Jeśli nie znacie jeszcze tej pysznej formy przemytu buraka, to koniecznie musicie ją wypróbować. Burak aromatyzowany macierzanką i z dodatkiem czekolady smakuje bardzo odświętnie. Św. Hildegarda co prawda nie wspomina o czekoladzie czy kakao, ale od czasu do czasu pozwalamy sobie ich użyć, zwłaszcza w towarzystwie takich znakomitości jak buraki, dynia czy kasztany jadalne.
Składniki: 500g buraków, kostka masła (200g), 1 tabliczka gorzkiej czekolady (100g, 70%), 3 jajka z naturalnego chowu, 1 łyżeczka prawdziwej esencji waniliowej, 2 szklanki jasnej mąki orkiszowej, 2 łyżeczki sody, 1/4 łyżeczki soli, półtora szklanki surowego cukru trzcinowego, 1 łyżeczka suszonej macierzanki, puder trzcinowy do posypania.
Buraki gotujemy, obieramy ze skóry i ucieramy na grubej tarce, następnie przesypujemy je macierzanką (w sklepie czasem można kupić gotowe - parowane buraki).

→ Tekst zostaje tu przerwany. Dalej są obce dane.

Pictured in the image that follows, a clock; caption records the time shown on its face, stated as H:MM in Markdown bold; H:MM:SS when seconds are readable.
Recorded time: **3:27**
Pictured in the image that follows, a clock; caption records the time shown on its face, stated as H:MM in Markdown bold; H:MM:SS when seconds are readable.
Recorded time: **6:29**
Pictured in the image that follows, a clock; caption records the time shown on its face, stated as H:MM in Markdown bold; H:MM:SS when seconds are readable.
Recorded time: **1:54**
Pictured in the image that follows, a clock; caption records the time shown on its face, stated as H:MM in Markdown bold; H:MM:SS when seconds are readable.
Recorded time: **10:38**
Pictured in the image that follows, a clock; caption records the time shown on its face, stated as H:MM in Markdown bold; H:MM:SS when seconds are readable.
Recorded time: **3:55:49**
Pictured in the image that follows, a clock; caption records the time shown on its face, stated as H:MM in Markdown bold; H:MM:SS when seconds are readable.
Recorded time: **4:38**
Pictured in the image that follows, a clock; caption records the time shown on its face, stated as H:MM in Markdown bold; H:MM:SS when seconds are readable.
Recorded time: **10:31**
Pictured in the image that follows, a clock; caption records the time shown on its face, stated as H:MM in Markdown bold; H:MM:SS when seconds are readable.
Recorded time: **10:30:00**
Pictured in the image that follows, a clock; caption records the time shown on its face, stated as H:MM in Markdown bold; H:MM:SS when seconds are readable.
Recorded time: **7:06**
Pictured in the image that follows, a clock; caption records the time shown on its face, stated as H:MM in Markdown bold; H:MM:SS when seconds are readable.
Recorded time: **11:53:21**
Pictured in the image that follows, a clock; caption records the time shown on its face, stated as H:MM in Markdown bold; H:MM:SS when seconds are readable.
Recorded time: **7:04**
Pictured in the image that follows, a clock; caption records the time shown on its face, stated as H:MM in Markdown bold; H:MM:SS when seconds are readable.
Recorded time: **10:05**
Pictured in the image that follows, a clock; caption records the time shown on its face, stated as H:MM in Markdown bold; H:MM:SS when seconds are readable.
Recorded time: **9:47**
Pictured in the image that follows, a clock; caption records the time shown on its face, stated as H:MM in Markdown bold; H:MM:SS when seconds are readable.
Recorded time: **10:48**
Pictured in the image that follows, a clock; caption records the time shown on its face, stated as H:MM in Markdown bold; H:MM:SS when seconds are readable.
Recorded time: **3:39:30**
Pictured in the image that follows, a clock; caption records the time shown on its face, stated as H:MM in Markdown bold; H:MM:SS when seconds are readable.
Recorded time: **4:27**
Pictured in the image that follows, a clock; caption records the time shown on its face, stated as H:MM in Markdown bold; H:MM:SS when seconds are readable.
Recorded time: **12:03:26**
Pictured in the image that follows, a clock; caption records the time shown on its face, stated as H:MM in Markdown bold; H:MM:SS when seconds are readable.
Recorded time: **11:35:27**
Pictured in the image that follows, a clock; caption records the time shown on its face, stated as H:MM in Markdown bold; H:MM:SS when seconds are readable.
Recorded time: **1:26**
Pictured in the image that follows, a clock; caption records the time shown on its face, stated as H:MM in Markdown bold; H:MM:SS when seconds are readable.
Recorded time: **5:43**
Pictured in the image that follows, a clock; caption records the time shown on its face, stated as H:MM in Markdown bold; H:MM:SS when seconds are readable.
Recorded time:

Rozgrzewamy piekarnik do 200 stopni. Formy do ciasta (tortownica 24-28 cm lub inne) smarujemy masłem i wysypujemy orkiszową bułką tartą lub wyścielamy papierem do pieczenia.
Masło i czekoladę podgrzewamy na małym ogniu mieszając aż składniki się połączą na gładką masę. Do dużej miski wkładamy wszystkie mokre składniki: tarte buraki, masę maślano-czekoladową (mieszamy), roztrzepane jajka i esencję waniliową. W drugiej misce łączymy suche składniki: mąkę, cukier, sodę, sól. Mieszamy je dokładnie i partiami wsypujemy do mokrych, mieszając. Przelewamy ciasto do formy i pieczemy około 1 godzinę (do suchego patyczka). Po przestudzeniu możemy posypać trzcinowym pudrem.